- _Task input_:
──────

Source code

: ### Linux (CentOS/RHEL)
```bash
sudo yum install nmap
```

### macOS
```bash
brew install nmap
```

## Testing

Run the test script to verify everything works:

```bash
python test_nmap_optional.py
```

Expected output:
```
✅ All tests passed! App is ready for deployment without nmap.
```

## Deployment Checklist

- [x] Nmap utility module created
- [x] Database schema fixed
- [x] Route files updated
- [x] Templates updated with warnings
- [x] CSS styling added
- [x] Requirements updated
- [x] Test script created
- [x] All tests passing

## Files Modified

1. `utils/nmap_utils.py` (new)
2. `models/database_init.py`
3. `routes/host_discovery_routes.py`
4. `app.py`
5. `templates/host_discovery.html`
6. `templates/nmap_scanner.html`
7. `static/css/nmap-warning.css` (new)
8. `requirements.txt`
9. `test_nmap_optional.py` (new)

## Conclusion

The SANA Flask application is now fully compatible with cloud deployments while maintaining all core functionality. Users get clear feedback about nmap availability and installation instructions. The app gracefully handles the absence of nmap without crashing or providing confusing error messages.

──────

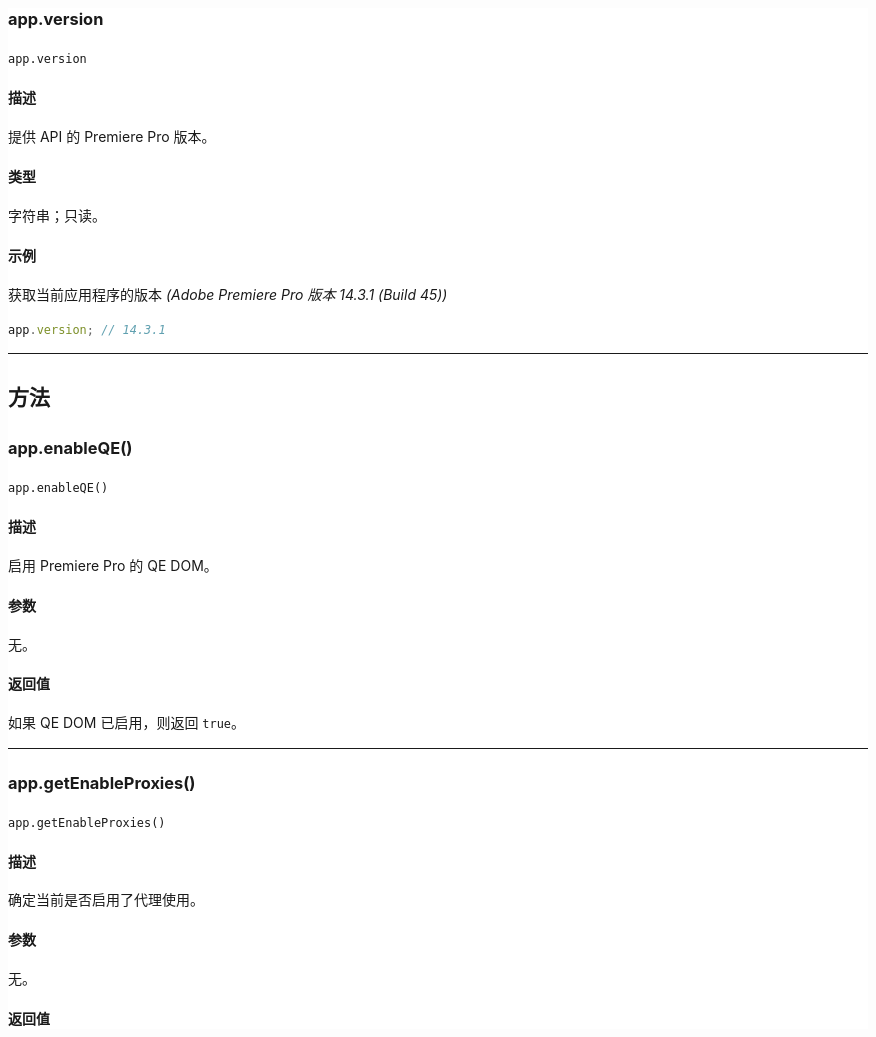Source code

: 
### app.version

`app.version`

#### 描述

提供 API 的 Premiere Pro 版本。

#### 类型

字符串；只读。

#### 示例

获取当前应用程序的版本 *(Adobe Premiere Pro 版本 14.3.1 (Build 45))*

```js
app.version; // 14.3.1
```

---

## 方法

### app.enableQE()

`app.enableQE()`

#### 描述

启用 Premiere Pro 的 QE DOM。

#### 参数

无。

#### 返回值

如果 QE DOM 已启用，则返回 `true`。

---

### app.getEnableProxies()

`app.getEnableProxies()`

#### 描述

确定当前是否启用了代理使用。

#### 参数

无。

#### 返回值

──────

- _What you need to do_: Examine the records and pull out every line where the string "without" occurs.

- _Finished task_:
✅ All tests passed! App is ready for deployment without nmap.
The SANA Flask application is now fully compatible with cloud deployments while maintaining all core functionality. Users get clear feedback about nmap availability and installation instructions. The app gracefully handles the absence of nmap without crashing or providing confusing error messages.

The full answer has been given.